Microhistoria doméstica

Con 121 frases para disfrutar con la Historia de España (Península, 2009) me he reído mucho. La noche laboral, sinuosa Praga de nubes rasgadas, se presentaba tediosa, as usual, y algo triste. Sin embargo, este pequeño libro abandonado en una estantería, cogido al azar, me ha salvado de la melancolía, de mi traicionera vida interior, de mis cosas.
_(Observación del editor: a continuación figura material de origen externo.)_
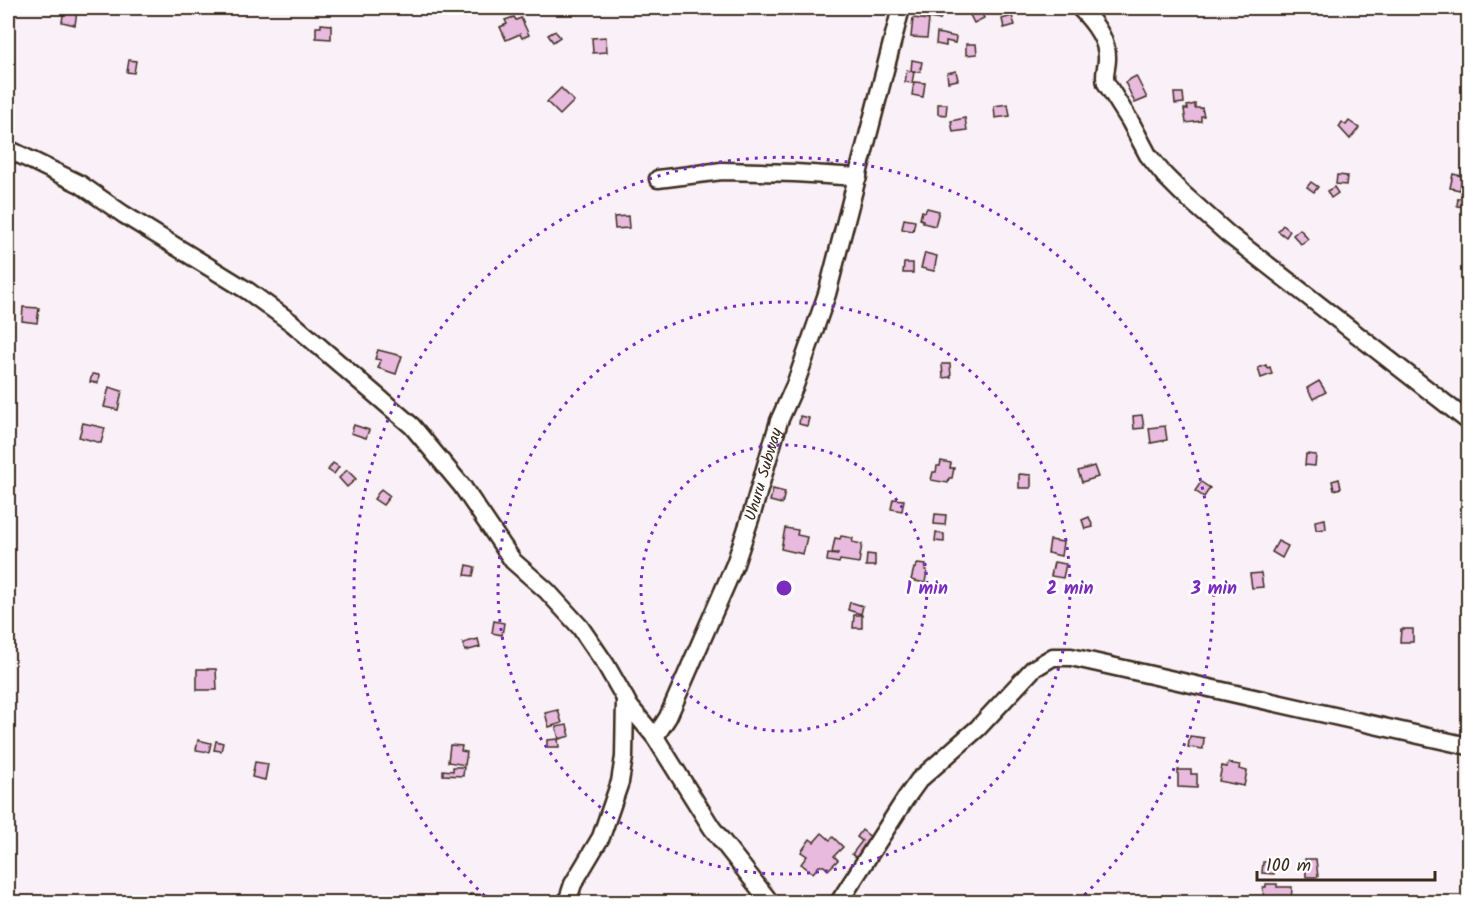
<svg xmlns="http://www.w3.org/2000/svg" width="1476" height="910" font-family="Kalam,sans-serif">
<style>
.building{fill:#e7bade;stroke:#3b2a1e;stroke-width:1.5}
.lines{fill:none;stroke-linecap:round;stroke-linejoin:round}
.minor-casing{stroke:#3b2a1e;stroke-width:21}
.minor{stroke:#fff;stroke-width:16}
.ring{fill:none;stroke:#7b2cbf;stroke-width:3;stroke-dasharray:3 6}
.labels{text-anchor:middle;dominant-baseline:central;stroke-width:5;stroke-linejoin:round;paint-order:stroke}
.street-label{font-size:16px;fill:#3b2a1e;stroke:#fff}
.centre{fill:#7b2cbf;stroke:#fff;stroke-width:3}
.ring-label{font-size:18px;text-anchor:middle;font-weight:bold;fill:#7b2cbf;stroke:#fff;stroke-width:5;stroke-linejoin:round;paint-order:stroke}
</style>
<rect width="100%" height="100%" fill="#faf1f8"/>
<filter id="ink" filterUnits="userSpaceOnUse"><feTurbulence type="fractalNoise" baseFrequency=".0167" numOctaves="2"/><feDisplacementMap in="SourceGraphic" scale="12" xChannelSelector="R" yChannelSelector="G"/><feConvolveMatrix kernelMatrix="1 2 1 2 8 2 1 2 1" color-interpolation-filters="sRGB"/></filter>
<g filter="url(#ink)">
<g class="building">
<polygon points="923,8 943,10 940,20 923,17"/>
<polygon points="979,8 984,18 974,23 969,13"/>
<polygon points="1277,8 1299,8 1288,14"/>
<polygon points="64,9 77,11 75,25 62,22"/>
<polygon points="1012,16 1015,25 1004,28 1002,19"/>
<polygon points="514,17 516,20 521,18 529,35 522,38 520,34 506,40 500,27 507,24 505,20"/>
<polygon points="913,18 929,20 927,38 911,37"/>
<polygon points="321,24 331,25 331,39 316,38 316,27 321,27"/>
<polygon points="555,31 560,37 553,42 548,35"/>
<polygon points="937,33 956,37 955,43 946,41 946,46 936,44"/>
<polygon points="606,37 607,52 593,53 592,38"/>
<polygon points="966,44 976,44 977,54 966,55"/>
<polygon points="129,60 136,61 134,73 127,72"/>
<polygon points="912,60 922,62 920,72 911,71"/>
<polygon points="907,70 914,72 912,83 905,82"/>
<polygon points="956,71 958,80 948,82 947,73"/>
<polygon points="1136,76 1147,98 1135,103 1125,82"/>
<polygon points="914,82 925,83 923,97 912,95"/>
<polygon points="561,88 574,101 560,115 547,102"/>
<polygon points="1174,93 1183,93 1184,103 1175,104"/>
<polygon points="938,104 947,104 946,115 938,114"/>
<polygon points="1008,104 1010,116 995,118 994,106"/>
<polygon points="1195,104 1195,108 1202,108 1204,116 1201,116 1201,121 1186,123 1184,109 1188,109 1187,106"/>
<polygon points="965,118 967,130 953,132 951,121"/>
<polygon points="1349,121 1359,128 1350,139 1339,127 1342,122 1346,125"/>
<polygon points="1453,174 1462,176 1460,190 1450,188"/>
<polygon points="1337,175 1347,176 1346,185 1336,184"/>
<polygon points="1311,182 1318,187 1314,192 1307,187"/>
<polygon points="1334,187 1338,193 1331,198 1327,191"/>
<polygon points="1458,198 1467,198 1467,207 1457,206"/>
<polygon points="927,208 939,211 935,226 923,223 923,220 920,219 922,211 925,212"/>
<polygon points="628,216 629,228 615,229 614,217"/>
<polygon points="904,219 915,221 913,231 902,229"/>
<polygon points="1283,225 1290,231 1286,237 1278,231"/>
<polygon points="1300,229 1308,239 1301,244 1293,235"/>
<polygon points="925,253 937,256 934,271 921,268"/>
<polygon points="904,263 913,263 913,273 903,273"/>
<polygon points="23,307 39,308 37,323 22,321"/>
<polygon points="378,350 402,356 396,374 378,368 381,360 375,359"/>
<polygon points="942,364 950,364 951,377 943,378"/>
<polygon points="1266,365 1267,368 1270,367 1272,374 1261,378 1258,368"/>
<polygon points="92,374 99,375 98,383 90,382"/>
<polygon points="1319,381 1326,392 1313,399 1307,388"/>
<polygon points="109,387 122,391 118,410 104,407"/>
<polygon points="1142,415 1144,428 1134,429 1133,416"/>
<polygon points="800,416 809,418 807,426 799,424"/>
<polygon points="83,423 105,428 101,443 79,437"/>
<polygon points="354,425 369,430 366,438 351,433"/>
<polygon points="1165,426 1167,440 1151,443 1149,428"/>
<polygon points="1306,454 1316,455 1315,466 1305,465"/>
<polygon points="941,461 951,463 950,468 954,468 952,478 949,478 948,483 931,480 933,472 936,472 937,466 940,466"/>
<polygon points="333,463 339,467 334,474 328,470"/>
<polygon points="1094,466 1098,477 1082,482 1078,471"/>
<polygon points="347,470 356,479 347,487 339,478"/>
<polygon points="1019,474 1031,475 1031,488 1019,488"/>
<polygon points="1339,479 1341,488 1334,490 1332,481"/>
<polygon points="1201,482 1210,488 1204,497 1195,491"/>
<polygon points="381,489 390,496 383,505 374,499"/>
<polygon points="773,489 785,492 782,504 770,501"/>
<polygon points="893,499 904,500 902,511 891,509"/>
<polygon points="935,514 946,515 945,525 934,524"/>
<polygon points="1089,517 1093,527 1085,529 1082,520"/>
<polygon points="1325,519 1326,529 1316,530 1315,521"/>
<polygon points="785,528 798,530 797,535 807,537 803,554 781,549"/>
<polygon points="936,532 944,534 944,542 935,541"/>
<polygon points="841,536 853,538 852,542 862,544 859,563 840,560 839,563 827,561 828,554 837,555 838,553 832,553 835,538 840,539"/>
<polygon points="1050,540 1063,542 1061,556 1048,553"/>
<polygon points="1278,541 1288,546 1282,558 1272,552"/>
<polygon points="867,554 875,555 875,566 866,566"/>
<polygon points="1054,562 1066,564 1063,578 1051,576"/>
<polygon points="917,564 926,565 925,570 927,570 925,583 911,580 914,568 916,568"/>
<polygon points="467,565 475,567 473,576 465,575"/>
<polygon points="1261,573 1263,587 1252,588 1250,574"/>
<polygon points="850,602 863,606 861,614 848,610"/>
<polygon points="854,615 862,615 862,628 853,628"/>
<polygon points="494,621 504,623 502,635 492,633"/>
<polygon points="1401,629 1413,629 1413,642 1400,642"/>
<polygon points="478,639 480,647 465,651 463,643"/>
<polygon points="197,669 216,669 217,690 197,690"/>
<polygon points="558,710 562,723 549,727 545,713"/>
<polygon points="567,725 570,736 559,739 556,727"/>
<polygon points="1190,736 1204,738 1203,749 1188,747"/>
<polygon points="558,739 559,747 547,747 547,740"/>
<polygon points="198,740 211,743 209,752 196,750"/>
<polygon points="216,741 223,743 221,751 214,750"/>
<polygon points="450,745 462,746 461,751 467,752 465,765 448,762"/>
<polygon points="255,762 268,764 265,780 252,777"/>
<polygon points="1228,763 1240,765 1239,769 1247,771 1244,786 1219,781 1222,766 1227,767"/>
<polygon points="453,767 464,767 463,776 443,775 443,770 453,771"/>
<polygon points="1178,770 1191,770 1191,774 1197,774 1197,788 1178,787"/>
<polygon points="862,830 873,839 859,859 852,854 862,841 857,837"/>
<polygon points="822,833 830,840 833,837 843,847 834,856 838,860 828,870 824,866 819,866 813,873 801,864 807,856 801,852 810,839 814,842"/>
<polygon points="1305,859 1316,859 1318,877 1306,877"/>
<polygon points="1263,862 1274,862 1274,874 1262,873"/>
<polygon points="1266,884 1277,884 1277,887 1292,887 1291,901 1264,901 1263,887 1266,887"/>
<polygon points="470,894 486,895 486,902 470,902"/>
<polygon points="1243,897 1262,900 1261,902 1237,902 1242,902"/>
</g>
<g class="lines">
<g class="minor-casing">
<g id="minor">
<path d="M 1080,8 C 1093,21 1108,39 1107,59 C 1107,68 1103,75 1106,83 L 1130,121 L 1148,155 L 1165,176 L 1182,193 L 1228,234 L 1468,421"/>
<polyline points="8,149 80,184 123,214 248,291 292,323 412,426 462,486 513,561 547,591 580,627 606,665 630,707 655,737 712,828 770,902"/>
<polyline points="658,179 722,171 795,173 858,177"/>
<path id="s1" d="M 655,737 L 668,717 L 735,564 L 753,510 L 779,421 L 795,385 L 827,294 L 901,8"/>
<polyline points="567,902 573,884 601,837 620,782 624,757 625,698"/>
<polyline points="839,902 906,798 919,780 978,728 1033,669 1053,657 1071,657 1468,746"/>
</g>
</g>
<use href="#minor" class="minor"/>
</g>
</g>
<g class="ring">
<circle cx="784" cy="588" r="143"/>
<circle cx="784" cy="588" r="286"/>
<path d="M491 902A430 430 0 1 1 1077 902"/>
</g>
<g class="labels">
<g class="street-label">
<text stroke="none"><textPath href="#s1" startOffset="285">Uhuru Subway</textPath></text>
</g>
</g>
<circle cx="784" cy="588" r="9" class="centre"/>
<g class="ring-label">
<text x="927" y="594">1 min</text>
<text x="1070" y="594">2 min</text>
<text x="1214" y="594">3 min</text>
</g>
<rect width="1476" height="910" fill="none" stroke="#fff" stroke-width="30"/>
<rect x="15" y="15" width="1446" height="880" fill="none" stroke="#3b2a1e" stroke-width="2" filter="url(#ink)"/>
<path d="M1257 871v9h178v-9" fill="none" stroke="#3b2a1e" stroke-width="3"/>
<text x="1266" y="871" font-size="18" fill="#3b2a1e" stroke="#ffffff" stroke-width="4.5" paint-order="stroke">100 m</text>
</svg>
Dividido en tres partes, uno y trino, el bloque final —las sentencias contemporáneas, nombres y acontecimientos conocidos— es un exquisito ejercicio de ironía. Nada como recorrer con paciencia las hemerotecas del vértigo (por utilizar una expresión poética) para saber quiénes somos y, sobre todo, quién administra nuestra frágil democracia: vida civil (derechos y obligaciones) y hacienda. Las hemerotecas —las carga el diablo— son un instrumento preciso y terrible, junto con otras fuentes documentales, para concebir eso que se denomina —paradoja semántica al margen— Historia del tiempo presente. Y ya que de Historia del presente (eterno) se trata, un proceso acelerado y simultáneo de explotación y consumo desaforado, leo con interés Lujo y capitalismo de Werner Sombart (Sequitur, 2009). Sombart, sociólogo y economista alemán, escribió esta obra en 1921. Su actualidad y la explicación de la evolución del capitalismo sofisticado hacen de este texto una parada obligada para comprender cómo hemos llegado hasta aquí. Un espacio público, desestructurado y frenético, que logra que la denominada «Fiesta de la Libertad», que conmemoró días atrás en Berlín el fin —con redobles musicales— del comunismo internacional, parezca una gala de Operación Triunfo o, por mejor decir, el Festival de Eurovisión. Vamos, lo que era.